[Data drawn from a collection]
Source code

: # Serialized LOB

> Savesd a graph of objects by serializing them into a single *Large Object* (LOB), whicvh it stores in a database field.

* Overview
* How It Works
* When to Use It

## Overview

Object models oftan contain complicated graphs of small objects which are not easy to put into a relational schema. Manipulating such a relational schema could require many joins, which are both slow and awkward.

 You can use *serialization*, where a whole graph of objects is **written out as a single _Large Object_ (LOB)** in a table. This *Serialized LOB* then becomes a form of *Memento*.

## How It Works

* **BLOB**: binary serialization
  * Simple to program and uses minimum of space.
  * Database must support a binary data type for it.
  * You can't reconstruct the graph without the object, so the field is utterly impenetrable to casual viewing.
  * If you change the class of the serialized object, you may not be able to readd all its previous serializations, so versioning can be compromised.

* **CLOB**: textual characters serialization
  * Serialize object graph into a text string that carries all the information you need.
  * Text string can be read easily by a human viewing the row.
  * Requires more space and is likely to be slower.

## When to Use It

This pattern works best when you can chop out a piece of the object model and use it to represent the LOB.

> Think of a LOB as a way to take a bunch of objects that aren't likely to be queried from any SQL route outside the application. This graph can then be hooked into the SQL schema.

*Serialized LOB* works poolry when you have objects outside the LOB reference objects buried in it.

> _TASK BRIEF_:
Copy the data above back out verbatim, line for line, leaving every character unchanged.

> _SOLUTION FOR THIS PROBLEM_:
Source code

: # Serialized LOB

> Savesd a graph of objects by serializing them into a single *Large Object* (LOB), whicvh it stores in a database field.

* Overview
* How It Works
* When to Use It

## Overview

Object models oftan contain complicated graphs of small objects which are not easy to put into a relational schema. Manipulating such a relational schema could require many joins, which are both slow and awkward.

 You can use *serialization*, where a whole graph of objects is **written out as a single _Large Object_ (LOB)** in a table. This *Serialized LOB* then becomes a form of *Memento*.

## How It Works

* **BLOB**: binary serialization
  * Simple to program and uses minimum of space.
  * Database must support a binary data type for it.
  * You can't reconstruct the graph without the object, so the field is utterly impenetrable to casual viewing.
  * If you change the class of the serialized object, you may not be able to readd all its previous serializations, so versioning can be compromised.

* **CLOB**: textual characters serialization
  * Serialize object graph into a text string that carries all the information you need.
  * Text string can be read easily by a human viewing the row.
  * Requires more space and is likely to be slower.

## When to Use It

This pattern works best when you can chop out a piece of the object model and use it to represent the LOB.

> Think of a LOB as a way to take a bunch of objects that aren't likely to be queried from any SQL route outside the application. This graph can then be hooked into the SQL schema.

*Serialized LOB* works poolry when you have objects outside the LOB reference objects buried in it.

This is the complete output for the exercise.